• Input data:

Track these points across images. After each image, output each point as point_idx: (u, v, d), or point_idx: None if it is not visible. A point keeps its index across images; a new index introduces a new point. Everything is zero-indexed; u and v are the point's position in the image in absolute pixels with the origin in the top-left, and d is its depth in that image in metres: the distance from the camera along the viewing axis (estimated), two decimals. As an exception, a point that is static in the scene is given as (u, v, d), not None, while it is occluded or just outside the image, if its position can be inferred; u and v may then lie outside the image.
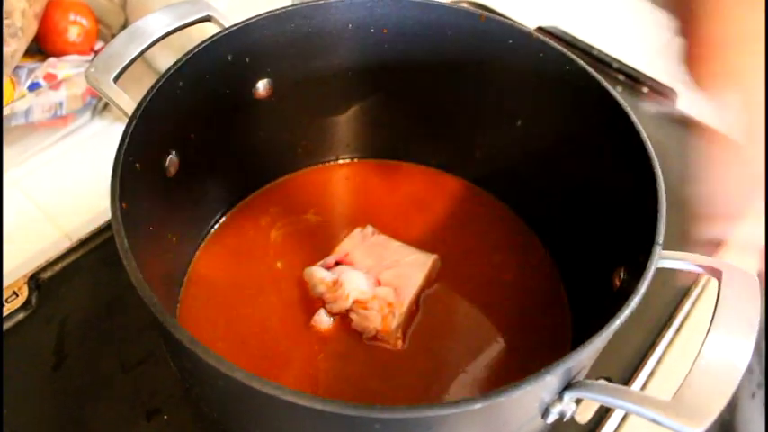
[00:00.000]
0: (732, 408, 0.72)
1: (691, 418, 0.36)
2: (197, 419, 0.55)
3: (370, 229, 0.63)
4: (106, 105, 0.81)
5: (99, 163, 0.45)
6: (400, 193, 0.68)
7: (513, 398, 0.36)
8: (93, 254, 0.66)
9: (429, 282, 0.60)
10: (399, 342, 0.56)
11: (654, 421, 0.37)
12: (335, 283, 0.57)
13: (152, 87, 0.48)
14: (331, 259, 0.60)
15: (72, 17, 0.76)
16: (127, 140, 0.45)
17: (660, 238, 0.43)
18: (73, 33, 0.76)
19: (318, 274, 0.58)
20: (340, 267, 0.59)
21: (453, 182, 0.68)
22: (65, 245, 0.66)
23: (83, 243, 0.66)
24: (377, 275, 0.59)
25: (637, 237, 0.46)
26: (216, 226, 0.64)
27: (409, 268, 0.60)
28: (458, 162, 0.67)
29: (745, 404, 0.70)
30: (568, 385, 0.41)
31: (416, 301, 0.59)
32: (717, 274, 0.43)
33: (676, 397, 0.37)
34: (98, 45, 0.80)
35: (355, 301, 0.56)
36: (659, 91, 0.85)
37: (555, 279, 0.61)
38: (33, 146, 0.77)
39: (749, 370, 0.74)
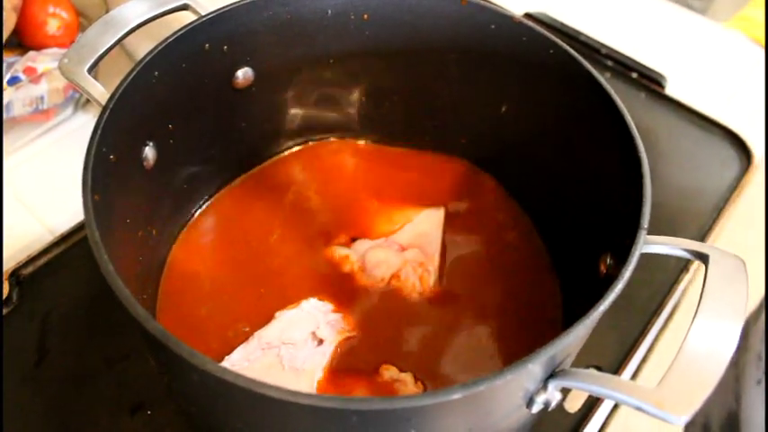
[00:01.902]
0: (738, 394, 0.71)
1: (675, 407, 0.35)
2: (180, 414, 0.55)
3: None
4: (89, 99, 0.80)
5: (82, 157, 0.44)
6: (389, 173, 0.67)
7: (494, 387, 0.35)
8: (76, 248, 0.65)
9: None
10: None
11: (638, 409, 0.36)
12: (362, 267, 0.58)
13: (125, 77, 0.47)
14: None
15: (51, 9, 0.75)
16: (99, 132, 0.44)
17: (645, 222, 0.42)
18: (53, 26, 0.75)
19: (340, 254, 0.59)
20: (359, 243, 0.60)
21: (445, 163, 0.67)
22: (47, 240, 0.66)
23: (65, 238, 0.65)
24: (396, 242, 0.60)
25: (623, 222, 0.45)
26: (195, 215, 0.63)
27: (424, 225, 0.61)
28: (446, 146, 0.67)
29: (750, 390, 0.69)
30: (553, 374, 0.40)
31: (443, 250, 0.60)
32: (703, 258, 0.43)
33: (661, 385, 0.36)
34: (79, 38, 0.79)
35: (390, 276, 0.58)
36: (648, 76, 0.84)
37: (548, 265, 0.60)
38: (15, 140, 0.76)
39: (757, 357, 0.74)
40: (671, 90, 0.84)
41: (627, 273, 0.40)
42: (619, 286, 0.39)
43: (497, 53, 0.56)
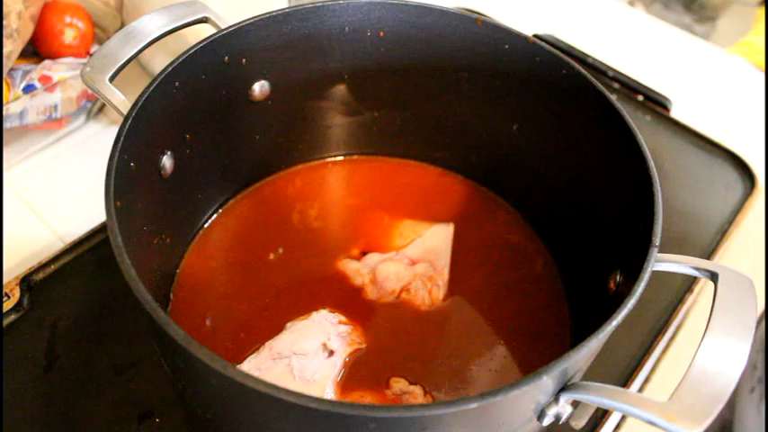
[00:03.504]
0: (731, 401, 0.72)
1: (687, 420, 0.36)
2: (189, 422, 0.55)
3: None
4: (101, 109, 0.81)
5: (93, 166, 0.45)
6: (400, 189, 0.68)
7: (509, 398, 0.35)
8: (86, 256, 0.66)
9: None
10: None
11: (650, 423, 0.37)
12: (373, 280, 0.58)
13: (147, 87, 0.48)
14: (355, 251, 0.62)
15: (68, 20, 0.76)
16: (122, 139, 0.45)
17: (657, 239, 0.43)
18: (69, 36, 0.76)
19: (351, 267, 0.59)
20: (369, 257, 0.60)
21: (456, 180, 0.68)
22: (58, 247, 0.66)
23: (76, 245, 0.66)
24: (407, 255, 0.61)
25: (634, 239, 0.46)
26: (206, 224, 0.63)
27: (433, 240, 0.62)
28: (457, 163, 0.67)
29: (744, 398, 0.70)
30: (564, 387, 0.40)
31: (452, 265, 0.61)
32: (713, 276, 0.43)
33: (673, 399, 0.37)
34: (94, 48, 0.80)
35: (400, 289, 0.58)
36: (654, 99, 0.85)
37: (556, 283, 0.61)
38: (27, 148, 0.76)
39: (752, 366, 0.75)
40: (676, 113, 0.85)
41: (639, 289, 0.41)
42: (631, 302, 0.40)
43: (510, 72, 0.57)
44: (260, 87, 0.59)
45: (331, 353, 0.54)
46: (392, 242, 0.62)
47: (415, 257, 0.60)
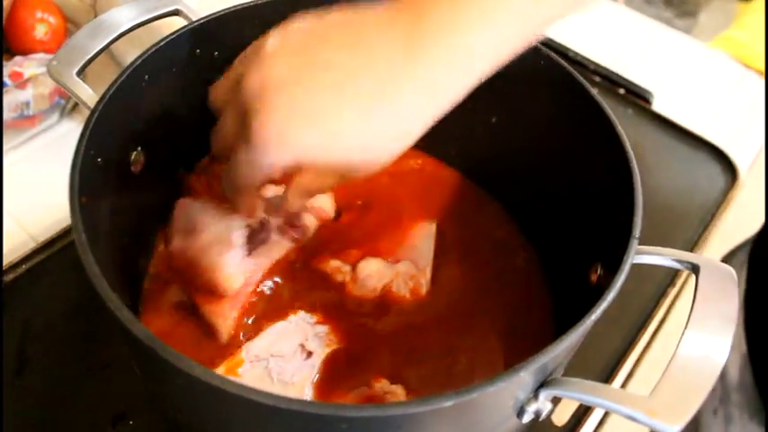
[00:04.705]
0: (696, 424, 0.71)
1: (668, 415, 0.35)
2: (163, 424, 0.54)
3: None
4: (75, 106, 0.79)
5: (66, 165, 0.43)
6: (381, 186, 0.66)
7: (486, 395, 0.34)
8: (59, 256, 0.64)
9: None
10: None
11: (630, 418, 0.36)
12: (354, 278, 0.57)
13: (115, 80, 0.47)
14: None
15: (39, 15, 0.74)
16: (87, 133, 0.43)
17: (637, 231, 0.42)
18: (40, 31, 0.75)
19: (331, 265, 0.58)
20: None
21: (441, 171, 0.67)
22: (29, 246, 0.65)
23: (48, 245, 0.64)
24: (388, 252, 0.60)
25: (614, 232, 0.45)
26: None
27: (416, 239, 0.61)
28: (436, 158, 0.67)
29: (708, 421, 0.70)
30: (544, 383, 0.40)
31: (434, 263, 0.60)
32: (694, 268, 0.43)
33: (654, 393, 0.36)
34: (66, 44, 0.79)
35: (382, 288, 0.57)
36: (635, 92, 0.85)
37: (540, 277, 0.60)
38: (-1, 146, 0.75)
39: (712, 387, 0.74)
40: (657, 106, 0.85)
41: (619, 281, 0.40)
42: (611, 295, 0.39)
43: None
44: (233, 81, 0.57)
45: (309, 354, 0.53)
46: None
47: (397, 255, 0.59)
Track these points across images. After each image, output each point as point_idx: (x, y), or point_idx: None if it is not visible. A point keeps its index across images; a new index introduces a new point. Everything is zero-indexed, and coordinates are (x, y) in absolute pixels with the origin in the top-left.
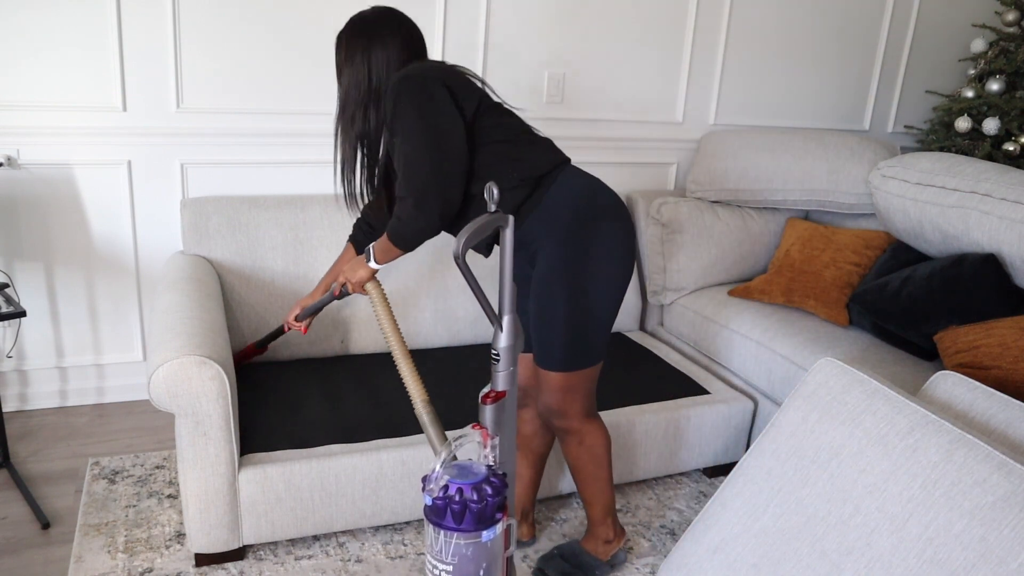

• Directions for this task: Each record is to be copied word for word, with no images carried over.

• Written reply:
Track these points across images. After each image, output each point as point_idx: (u, v, d), or point_idx: None if it is not visible. A point keeps its index across images; a new index introduces a new point. Everything is zero-indexed; u and v are the point's position in the image in absolute pixels with the origin in the top-left, and d is its depth in that image in metres: the distance from the camera along the viewing axis (estimated), two decimals. As an exception, a point that is static in the scene is given as (u, v, d), not None, while it is occluded or just outside the image, if its position can be inferred; u and v may then lie outside the image.
[00:00.000]
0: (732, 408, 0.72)
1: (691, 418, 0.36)
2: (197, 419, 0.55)
3: (370, 229, 0.63)
4: (106, 105, 0.81)
5: (99, 163, 0.45)
6: (400, 193, 0.68)
7: (513, 398, 0.36)
8: (93, 254, 0.66)
9: (429, 282, 0.60)
10: (399, 342, 0.56)
11: (654, 421, 0.37)
12: (335, 283, 0.57)
13: (152, 87, 0.48)
14: (331, 259, 0.60)
15: (72, 17, 0.76)
16: (127, 140, 0.45)
17: (660, 238, 0.43)
18: (73, 33, 0.76)
19: (318, 274, 0.58)
20: (340, 267, 0.59)
21: (453, 182, 0.68)
22: (65, 245, 0.66)
23: (83, 243, 0.66)
24: (377, 275, 0.59)
25: (637, 237, 0.46)
26: (216, 226, 0.64)
27: (409, 268, 0.60)
28: (458, 162, 0.67)
29: (745, 404, 0.70)
30: (568, 385, 0.41)
31: (416, 301, 0.59)
32: (717, 274, 0.43)
33: (676, 397, 0.37)
34: (98, 45, 0.80)
35: (355, 301, 0.56)
36: (659, 91, 0.85)
37: (555, 279, 0.61)
38: (33, 146, 0.77)
39: (749, 370, 0.74)
[00:01.902]
0: (738, 394, 0.71)
1: (675, 407, 0.35)
2: (180, 414, 0.55)
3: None
4: (89, 99, 0.80)
5: (82, 157, 0.44)
6: (389, 173, 0.67)
7: (494, 387, 0.35)
8: (76, 248, 0.65)
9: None
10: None
11: (638, 409, 0.36)
12: (362, 267, 0.58)
13: (125, 77, 0.47)
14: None
15: (51, 9, 0.75)
16: (99, 132, 0.44)
17: (645, 222, 0.42)
18: (53, 26, 0.75)
19: (340, 254, 0.59)
20: (359, 243, 0.60)
21: (445, 163, 0.67)
22: (47, 240, 0.66)
23: (65, 238, 0.65)
24: (396, 242, 0.60)
25: (623, 222, 0.45)
26: (195, 215, 0.63)
27: (424, 225, 0.61)
28: (446, 146, 0.67)
29: (750, 390, 0.69)
30: (553, 374, 0.40)
31: (443, 250, 0.60)
32: (703, 258, 0.43)
33: (661, 385, 0.36)
34: (79, 38, 0.79)
35: (390, 276, 0.58)
36: (648, 76, 0.84)
37: (548, 265, 0.60)
38: (15, 140, 0.76)
39: (757, 357, 0.74)
40: (671, 90, 0.84)
41: (627, 273, 0.40)
42: (619, 286, 0.39)
43: (497, 53, 0.56)
[00:03.504]
0: (731, 401, 0.72)
1: (687, 420, 0.36)
2: (189, 422, 0.55)
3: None
4: (101, 109, 0.81)
5: (93, 166, 0.45)
6: (400, 189, 0.68)
7: (509, 398, 0.35)
8: (86, 256, 0.66)
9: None
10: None
11: (650, 423, 0.37)
12: (373, 280, 0.58)
13: (147, 87, 0.48)
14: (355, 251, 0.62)
15: (68, 20, 0.76)
16: (122, 139, 0.45)
17: (657, 239, 0.43)
18: (69, 36, 0.76)
19: (351, 267, 0.59)
20: (369, 257, 0.60)
21: (456, 180, 0.68)
22: (58, 247, 0.66)
23: (76, 245, 0.66)
24: (407, 255, 0.61)
25: (634, 239, 0.46)
26: (206, 224, 0.63)
27: (433, 240, 0.62)
28: (457, 163, 0.67)
29: (744, 398, 0.70)
30: (564, 387, 0.40)
31: (452, 265, 0.61)
32: (713, 276, 0.43)
33: (673, 399, 0.37)
34: (94, 48, 0.80)
35: (400, 289, 0.58)
36: (654, 99, 0.85)
37: (556, 283, 0.61)
38: (27, 148, 0.76)
39: (752, 366, 0.75)
40: (676, 113, 0.85)
41: (639, 289, 0.41)
42: (631, 302, 0.40)
43: (510, 72, 0.57)
44: (260, 87, 0.59)
45: (331, 353, 0.54)
46: (392, 242, 0.62)
47: (415, 257, 0.60)
[00:04.705]
0: (696, 424, 0.71)
1: (668, 415, 0.35)
2: (163, 424, 0.54)
3: None
4: (75, 106, 0.79)
5: (66, 165, 0.43)
6: (381, 186, 0.66)
7: (486, 395, 0.34)
8: (59, 256, 0.64)
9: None
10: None
11: (630, 418, 0.36)
12: (354, 278, 0.57)
13: (115, 80, 0.47)
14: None
15: (39, 15, 0.74)
16: (87, 133, 0.43)
17: (637, 231, 0.42)
18: (40, 31, 0.75)
19: (331, 265, 0.58)
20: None
21: (441, 171, 0.67)
22: (29, 246, 0.65)
23: (48, 245, 0.64)
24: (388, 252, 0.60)
25: (614, 232, 0.45)
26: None
27: (416, 239, 0.61)
28: (436, 158, 0.67)
29: (708, 421, 0.70)
30: (544, 383, 0.40)
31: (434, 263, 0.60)
32: (694, 268, 0.43)
33: (654, 393, 0.36)
34: (66, 44, 0.79)
35: (382, 288, 0.57)
36: (635, 92, 0.85)
37: (540, 277, 0.60)
38: (-1, 146, 0.75)
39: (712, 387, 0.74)
40: (657, 106, 0.85)
41: (619, 281, 0.40)
42: (611, 295, 0.39)
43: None
44: (233, 81, 0.57)
45: (309, 354, 0.53)
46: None
47: (397, 255, 0.59)
Track these points across images. After each image, output each point as point_idx: (x, y), or point_idx: None if it is not visible. A point keeps its index across images; a new index introduces a new point. Everything is zero-indexed, and coordinates are (x, y) in absolute pixels with the origin in the top-left.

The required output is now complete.